O avanço do inquérito sobre o assassinato da vereadora Marielle Franco e do motorista Anderson Gomes revelou um complexo emaranhado de crimes que vão além do plano de execução da parlamentar. As suspeitas envolvem desde o desvio de emendas parlamentares até o aparelhamento da Polícia Civil do Rio de Janeiro.
A Polícia Federal (PF) busca agora autorização do Supremo Tribunal Federal (STF) para compartilhar provas com os órgãos competentes e assegurar que investigações autônomas sejam abertas.
A análise de documentos, celulares, pendrives, HDs e computadores apreendidos na Operação Murder Inc, que resultou na prisão do deputado Chiquinho Brazão e seu irmão, o conselheiro do Tribunal de Contas do Estado do Rio de Janeiro (TCE-RJ), Domingos Brazão, trouxe novas revelações para a PF.
Nos últimos dois meses, agentes da PF examinaram o material para encontrar elementos que pudessem complementar o inquérito e corroborar as delações de Ronnie Lessa e Élcio Queiroz. Informações obtidas a partir dos arquivos e conversas expandiram os limites da investigação sobre a morte de Marielle, levando a PF a novas suspeitas. Um dos inquéritos requisitados envolve o possível desvio de emendas parlamentares. Segundo a PF, há indícios “veementes” de que o deputado Chiquinho Brazão e o ex-deputado Pedro Augusto Palareti direcionaram verbas para obter “vantagens indevidas”.
Conversas entre Robson Calixto da Fonseca, o “Peixe”, assessor de Domingos Brazão, e representantes da ONG Contato, beneficiada com emendas, sugerem um esquema de enriquecimento ilícito. A PF identificou uma “rotina de cobranças” do assessor à ONG, pedindo repasses a uma empresa ligada à própria família. Segundo os investigadores, Peixe queria “manter uma via de mão dupla”.
O material apreendido também reforçou as suspeitas sobre a evolução patrimonial da família Brazão. Contratos mostram que os irmãos Chiquinho e Domingos estão ligados a dezenas de imóveis na zona oeste do Rio, área dominada pela milícia, e a postos de combustíveis. A suspeita é que as transações imobiliárias e a rede de postos tenham sido usadas para lavar dinheiro de atividades ilegais.
“Ancorado na aparência de legalidade exalada pela profusão de sociedades empresárias de que é sócio, Domingos Brazão sequer se importava de escamotear das autoridades fiscais sua vertiginosa evolução patrimonial”, diz a PF. “Sua opção preferencial por investir em postos de combustíveis lhe proporcionou amplas oportunidades para o recebimento de milhões de reais em espécie, mediante depósitos nas empresas das quais era sócio.”

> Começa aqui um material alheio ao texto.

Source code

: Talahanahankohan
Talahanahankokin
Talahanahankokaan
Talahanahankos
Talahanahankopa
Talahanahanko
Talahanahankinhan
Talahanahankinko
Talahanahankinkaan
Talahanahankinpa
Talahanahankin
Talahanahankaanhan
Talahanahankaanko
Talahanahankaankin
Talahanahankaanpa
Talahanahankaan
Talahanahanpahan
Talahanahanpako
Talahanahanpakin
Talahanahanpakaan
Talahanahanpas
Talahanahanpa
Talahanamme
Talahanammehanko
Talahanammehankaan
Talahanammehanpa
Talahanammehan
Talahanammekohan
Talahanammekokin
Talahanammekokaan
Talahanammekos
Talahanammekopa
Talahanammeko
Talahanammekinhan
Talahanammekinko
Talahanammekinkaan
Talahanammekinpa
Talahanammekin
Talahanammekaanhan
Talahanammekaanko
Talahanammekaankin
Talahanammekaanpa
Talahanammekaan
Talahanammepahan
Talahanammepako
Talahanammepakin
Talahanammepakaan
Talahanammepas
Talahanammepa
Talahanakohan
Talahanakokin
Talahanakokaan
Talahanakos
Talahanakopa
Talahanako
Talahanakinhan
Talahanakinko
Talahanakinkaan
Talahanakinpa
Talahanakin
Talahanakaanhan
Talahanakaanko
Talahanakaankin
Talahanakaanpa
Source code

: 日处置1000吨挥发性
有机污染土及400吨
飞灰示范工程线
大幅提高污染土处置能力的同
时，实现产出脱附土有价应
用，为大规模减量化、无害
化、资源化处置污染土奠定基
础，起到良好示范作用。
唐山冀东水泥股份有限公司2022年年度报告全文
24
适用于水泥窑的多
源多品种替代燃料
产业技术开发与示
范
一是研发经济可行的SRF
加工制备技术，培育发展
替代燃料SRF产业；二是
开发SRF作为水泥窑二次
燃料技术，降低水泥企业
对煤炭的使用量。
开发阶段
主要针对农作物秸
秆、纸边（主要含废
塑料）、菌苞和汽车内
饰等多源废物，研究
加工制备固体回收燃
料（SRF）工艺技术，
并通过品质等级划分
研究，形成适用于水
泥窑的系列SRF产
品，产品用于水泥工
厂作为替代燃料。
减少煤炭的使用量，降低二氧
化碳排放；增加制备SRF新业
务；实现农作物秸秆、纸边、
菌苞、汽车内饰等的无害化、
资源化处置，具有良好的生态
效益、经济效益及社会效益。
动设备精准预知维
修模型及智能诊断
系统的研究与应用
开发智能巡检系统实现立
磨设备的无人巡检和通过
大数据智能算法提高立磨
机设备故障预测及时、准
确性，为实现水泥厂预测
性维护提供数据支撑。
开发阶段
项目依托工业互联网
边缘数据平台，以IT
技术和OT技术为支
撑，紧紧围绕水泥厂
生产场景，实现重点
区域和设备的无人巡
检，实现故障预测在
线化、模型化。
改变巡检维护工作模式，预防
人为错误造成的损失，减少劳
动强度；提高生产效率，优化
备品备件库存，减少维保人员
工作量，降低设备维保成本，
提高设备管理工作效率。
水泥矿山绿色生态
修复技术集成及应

Outro pedido de investigação envolve o ex-chefe da Polícia Civil do Rio, Rivaldo Barbosa, e sua mulher, a advogada Érika Andrade de Almeida Araújo, apontada como testa de ferro do marido em empresas supostamente usadas para lavar dinheiro de propina. “Este excerto nada mais faz do que revelar a real motivação da constituição das empresas atreladas ao casal: a escamoteação de recursos ilícitos advindos da atividade desonesta de Rivaldo enquanto Delegado de Polícia Civil”, afirma a PF. “Érika, pessoa que não possuía os predicados necessários para atuar em tal atividade empresarial, atendia como intermediária de tais intentos criminosos.”
Conversas obtidas pela PF também revelam que servidores, sistemas e a estrutura da Polícia Civil eram usados para “fins particulares”.
A PF também pediu a investigação de Robson Calixto da Fonseca, o Peixe, por posse ilegal de arma de uso restrito. Durante a Operação Murder Inc, em março, a PF apreendeu com ele uma pistola da Secretaria de Polícia Civil do Rio. A arma tinha a gravação da sigla da Força Nacional de Segurança Pública no chassi e sua numeração estava raspada.